== DATASET EXCERPTS ==

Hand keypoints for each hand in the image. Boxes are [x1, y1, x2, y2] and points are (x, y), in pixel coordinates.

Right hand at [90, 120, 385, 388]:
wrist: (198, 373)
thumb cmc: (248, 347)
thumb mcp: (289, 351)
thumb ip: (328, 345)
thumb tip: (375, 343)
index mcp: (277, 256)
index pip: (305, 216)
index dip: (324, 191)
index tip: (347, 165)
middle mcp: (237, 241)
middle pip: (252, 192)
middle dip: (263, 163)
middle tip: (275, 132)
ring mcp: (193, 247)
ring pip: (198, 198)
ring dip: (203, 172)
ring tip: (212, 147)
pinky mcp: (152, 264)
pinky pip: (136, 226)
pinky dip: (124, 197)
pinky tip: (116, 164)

===
== DATASET EXCERPTS ==

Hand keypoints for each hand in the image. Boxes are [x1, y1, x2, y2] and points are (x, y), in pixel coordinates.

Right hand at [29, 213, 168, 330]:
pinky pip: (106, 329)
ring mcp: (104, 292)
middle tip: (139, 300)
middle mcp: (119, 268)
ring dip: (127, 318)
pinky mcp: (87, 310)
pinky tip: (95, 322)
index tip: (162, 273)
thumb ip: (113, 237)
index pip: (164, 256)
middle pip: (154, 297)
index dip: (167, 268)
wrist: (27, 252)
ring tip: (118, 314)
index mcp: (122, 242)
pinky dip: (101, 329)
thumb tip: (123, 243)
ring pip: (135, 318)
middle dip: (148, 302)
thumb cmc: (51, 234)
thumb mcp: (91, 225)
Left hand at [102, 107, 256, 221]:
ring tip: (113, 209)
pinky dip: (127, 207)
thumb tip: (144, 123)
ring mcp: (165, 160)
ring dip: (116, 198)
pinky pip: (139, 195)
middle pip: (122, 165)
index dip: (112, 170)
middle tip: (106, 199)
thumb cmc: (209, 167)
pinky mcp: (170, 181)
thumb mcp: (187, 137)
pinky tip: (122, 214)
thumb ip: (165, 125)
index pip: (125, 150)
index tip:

===

■ **WORK ITEM**
Line by line, check the listing above for the string "hand" and say how many lines have it, giving the number alone.

■ **REPLY TO THE EXERCISE**
5